Problem
What is needed is every line of the material that contains "Ovary".

Record set
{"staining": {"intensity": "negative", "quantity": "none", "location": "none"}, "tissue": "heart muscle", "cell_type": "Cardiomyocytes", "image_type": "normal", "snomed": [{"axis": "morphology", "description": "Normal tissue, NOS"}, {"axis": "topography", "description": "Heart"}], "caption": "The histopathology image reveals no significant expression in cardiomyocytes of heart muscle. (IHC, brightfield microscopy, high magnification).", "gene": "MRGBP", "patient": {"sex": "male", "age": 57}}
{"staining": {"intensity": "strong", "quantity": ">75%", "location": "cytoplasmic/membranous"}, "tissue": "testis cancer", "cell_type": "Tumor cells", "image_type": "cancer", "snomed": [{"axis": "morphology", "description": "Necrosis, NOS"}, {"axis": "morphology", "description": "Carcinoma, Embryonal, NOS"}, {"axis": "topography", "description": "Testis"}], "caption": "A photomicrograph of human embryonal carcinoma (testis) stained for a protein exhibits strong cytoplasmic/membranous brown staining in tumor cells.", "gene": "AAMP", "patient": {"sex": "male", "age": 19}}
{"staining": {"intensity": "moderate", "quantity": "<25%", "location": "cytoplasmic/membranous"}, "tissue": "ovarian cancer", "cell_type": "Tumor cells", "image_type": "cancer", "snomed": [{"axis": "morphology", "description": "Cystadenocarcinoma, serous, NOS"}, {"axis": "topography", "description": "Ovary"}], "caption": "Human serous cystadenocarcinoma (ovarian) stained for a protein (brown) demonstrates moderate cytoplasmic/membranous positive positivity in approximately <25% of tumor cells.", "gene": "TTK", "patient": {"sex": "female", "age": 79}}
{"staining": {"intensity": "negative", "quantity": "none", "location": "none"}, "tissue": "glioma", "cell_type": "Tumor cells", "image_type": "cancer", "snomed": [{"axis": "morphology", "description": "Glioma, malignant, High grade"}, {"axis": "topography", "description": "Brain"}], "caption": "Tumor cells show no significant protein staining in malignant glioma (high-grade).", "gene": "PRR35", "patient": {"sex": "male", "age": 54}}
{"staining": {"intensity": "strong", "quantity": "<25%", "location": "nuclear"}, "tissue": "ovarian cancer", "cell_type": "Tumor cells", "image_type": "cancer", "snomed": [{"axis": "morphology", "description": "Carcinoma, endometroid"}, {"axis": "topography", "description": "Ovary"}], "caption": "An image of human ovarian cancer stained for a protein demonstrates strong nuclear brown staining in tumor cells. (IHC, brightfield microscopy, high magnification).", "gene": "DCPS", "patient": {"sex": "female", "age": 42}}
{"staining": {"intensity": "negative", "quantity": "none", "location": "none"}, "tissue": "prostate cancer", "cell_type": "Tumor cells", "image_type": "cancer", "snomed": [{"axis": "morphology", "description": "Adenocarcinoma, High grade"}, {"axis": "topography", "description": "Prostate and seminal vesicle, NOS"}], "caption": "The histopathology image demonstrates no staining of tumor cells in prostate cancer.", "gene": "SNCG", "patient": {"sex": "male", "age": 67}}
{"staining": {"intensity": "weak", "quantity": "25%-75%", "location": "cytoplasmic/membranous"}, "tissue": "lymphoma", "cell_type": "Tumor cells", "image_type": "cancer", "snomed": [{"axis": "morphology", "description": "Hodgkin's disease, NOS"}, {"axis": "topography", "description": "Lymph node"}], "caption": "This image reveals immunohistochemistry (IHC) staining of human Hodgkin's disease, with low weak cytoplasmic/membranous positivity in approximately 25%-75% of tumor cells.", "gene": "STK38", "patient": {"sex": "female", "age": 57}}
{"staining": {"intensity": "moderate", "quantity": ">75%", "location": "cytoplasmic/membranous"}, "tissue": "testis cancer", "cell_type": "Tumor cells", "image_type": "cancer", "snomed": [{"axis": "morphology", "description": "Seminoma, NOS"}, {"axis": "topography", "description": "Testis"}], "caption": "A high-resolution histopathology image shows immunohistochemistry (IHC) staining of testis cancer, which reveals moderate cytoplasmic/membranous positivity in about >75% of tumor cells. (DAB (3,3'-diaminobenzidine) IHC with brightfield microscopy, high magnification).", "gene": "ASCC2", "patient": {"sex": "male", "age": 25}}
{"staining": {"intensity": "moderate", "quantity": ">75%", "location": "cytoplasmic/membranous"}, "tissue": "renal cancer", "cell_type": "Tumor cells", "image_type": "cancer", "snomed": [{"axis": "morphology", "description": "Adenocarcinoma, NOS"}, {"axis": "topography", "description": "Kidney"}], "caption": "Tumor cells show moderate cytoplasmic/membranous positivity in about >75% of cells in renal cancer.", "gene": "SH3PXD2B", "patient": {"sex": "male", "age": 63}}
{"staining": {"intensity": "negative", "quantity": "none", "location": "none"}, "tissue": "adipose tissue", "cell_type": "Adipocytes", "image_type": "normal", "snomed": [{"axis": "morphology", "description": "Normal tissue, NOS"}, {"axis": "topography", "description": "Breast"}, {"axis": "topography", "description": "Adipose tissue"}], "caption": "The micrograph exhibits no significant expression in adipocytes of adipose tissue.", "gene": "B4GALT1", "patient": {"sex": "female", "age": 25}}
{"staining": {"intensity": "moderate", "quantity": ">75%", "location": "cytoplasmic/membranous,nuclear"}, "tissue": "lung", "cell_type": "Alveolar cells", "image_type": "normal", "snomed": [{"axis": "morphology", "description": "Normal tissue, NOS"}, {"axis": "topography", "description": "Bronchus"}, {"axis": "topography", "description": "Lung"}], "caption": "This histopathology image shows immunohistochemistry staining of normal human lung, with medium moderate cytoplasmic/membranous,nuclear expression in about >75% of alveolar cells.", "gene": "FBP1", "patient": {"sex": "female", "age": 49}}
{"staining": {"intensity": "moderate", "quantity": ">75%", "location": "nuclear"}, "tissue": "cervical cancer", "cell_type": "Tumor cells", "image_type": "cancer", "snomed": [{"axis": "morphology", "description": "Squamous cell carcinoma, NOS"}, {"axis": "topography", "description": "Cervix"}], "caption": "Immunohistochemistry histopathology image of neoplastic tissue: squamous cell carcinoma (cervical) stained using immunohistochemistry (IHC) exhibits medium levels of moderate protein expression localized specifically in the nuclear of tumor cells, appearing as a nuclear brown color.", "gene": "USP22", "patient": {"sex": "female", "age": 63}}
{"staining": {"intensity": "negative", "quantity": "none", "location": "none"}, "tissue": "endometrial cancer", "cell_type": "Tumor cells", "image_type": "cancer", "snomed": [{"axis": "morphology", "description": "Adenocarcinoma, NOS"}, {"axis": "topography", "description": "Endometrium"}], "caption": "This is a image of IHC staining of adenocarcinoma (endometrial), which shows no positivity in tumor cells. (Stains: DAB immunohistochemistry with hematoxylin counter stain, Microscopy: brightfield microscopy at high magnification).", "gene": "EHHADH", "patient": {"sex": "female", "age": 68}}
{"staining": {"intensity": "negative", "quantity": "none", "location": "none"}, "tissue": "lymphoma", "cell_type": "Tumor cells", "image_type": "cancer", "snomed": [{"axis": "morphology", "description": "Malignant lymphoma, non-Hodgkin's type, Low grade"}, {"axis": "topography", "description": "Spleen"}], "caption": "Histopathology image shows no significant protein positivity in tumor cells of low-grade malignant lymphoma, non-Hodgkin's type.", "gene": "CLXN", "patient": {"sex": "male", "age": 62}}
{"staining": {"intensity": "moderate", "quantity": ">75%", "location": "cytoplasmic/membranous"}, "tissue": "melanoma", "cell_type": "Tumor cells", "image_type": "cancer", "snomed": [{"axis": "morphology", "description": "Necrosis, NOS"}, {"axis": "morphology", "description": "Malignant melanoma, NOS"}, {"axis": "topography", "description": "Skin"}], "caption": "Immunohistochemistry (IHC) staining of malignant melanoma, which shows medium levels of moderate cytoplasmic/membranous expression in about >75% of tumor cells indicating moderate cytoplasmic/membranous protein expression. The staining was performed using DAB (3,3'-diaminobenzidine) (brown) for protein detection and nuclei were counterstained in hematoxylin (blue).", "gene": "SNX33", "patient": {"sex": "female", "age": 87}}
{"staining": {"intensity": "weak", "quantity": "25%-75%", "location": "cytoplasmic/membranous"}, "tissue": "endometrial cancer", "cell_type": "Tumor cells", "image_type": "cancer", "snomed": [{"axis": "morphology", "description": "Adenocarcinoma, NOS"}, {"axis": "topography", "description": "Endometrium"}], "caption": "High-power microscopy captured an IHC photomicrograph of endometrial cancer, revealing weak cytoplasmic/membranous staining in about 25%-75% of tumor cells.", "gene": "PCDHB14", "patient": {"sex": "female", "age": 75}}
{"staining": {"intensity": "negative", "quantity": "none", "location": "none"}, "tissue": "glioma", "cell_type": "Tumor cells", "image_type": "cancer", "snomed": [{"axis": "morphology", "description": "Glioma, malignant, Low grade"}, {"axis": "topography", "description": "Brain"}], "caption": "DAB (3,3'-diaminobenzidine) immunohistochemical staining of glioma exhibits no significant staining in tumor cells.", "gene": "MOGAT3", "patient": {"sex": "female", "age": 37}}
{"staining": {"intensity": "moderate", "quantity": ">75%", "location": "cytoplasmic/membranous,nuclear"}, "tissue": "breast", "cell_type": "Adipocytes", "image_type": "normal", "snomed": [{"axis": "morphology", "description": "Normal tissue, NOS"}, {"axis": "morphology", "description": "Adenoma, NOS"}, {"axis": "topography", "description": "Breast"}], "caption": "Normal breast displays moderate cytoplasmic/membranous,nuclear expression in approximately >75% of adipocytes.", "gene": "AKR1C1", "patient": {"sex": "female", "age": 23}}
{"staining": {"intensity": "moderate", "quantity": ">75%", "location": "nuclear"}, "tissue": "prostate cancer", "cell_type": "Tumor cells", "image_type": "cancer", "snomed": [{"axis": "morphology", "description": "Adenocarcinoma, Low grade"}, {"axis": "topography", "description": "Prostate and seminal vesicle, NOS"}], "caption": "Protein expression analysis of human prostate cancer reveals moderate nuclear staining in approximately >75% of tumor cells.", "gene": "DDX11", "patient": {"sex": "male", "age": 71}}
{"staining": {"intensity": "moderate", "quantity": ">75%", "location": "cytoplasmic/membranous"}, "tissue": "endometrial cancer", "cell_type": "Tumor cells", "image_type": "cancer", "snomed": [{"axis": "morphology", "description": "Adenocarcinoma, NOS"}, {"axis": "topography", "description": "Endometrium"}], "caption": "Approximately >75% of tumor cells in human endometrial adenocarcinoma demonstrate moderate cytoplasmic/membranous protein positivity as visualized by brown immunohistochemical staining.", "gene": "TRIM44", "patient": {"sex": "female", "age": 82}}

Task response
{"staining": {"intensity": "moderate", "quantity": "<25%", "location": "cytoplasmic/membranous"}, "tissue": "ovarian cancer", "cell_type": "Tumor cells", "image_type": "cancer", "snomed": [{"axis": "morphology", "description": "Cystadenocarcinoma, serous, NOS"}, {"axis": "topography", "description": "Ovary"}], "caption": "Human serous cystadenocarcinoma (ovarian) stained for a protein (brown) demonstrates moderate cytoplasmic/membranous positive positivity in approximately <25% of tumor cells.", "gene": "TTK", "patient": {"sex": "female", "age": 79}}
{"staining": {"intensity": "strong", "quantity": "<25%", "location": "nuclear"}, "tissue": "ovarian cancer", "cell_type": "Tumor cells", "image_type": "cancer", "snomed": [{"axis": "morphology", "description": "Carcinoma, endometroid"}, {"axis": "topography", "description": "Ovary"}], "caption": "An image of human ovarian cancer stained for a protein demonstrates strong nuclear brown staining in tumor cells. (IHC, brightfield microscopy, high magnification).", "gene": "DCPS", "patient": {"sex": "female", "age": 42}}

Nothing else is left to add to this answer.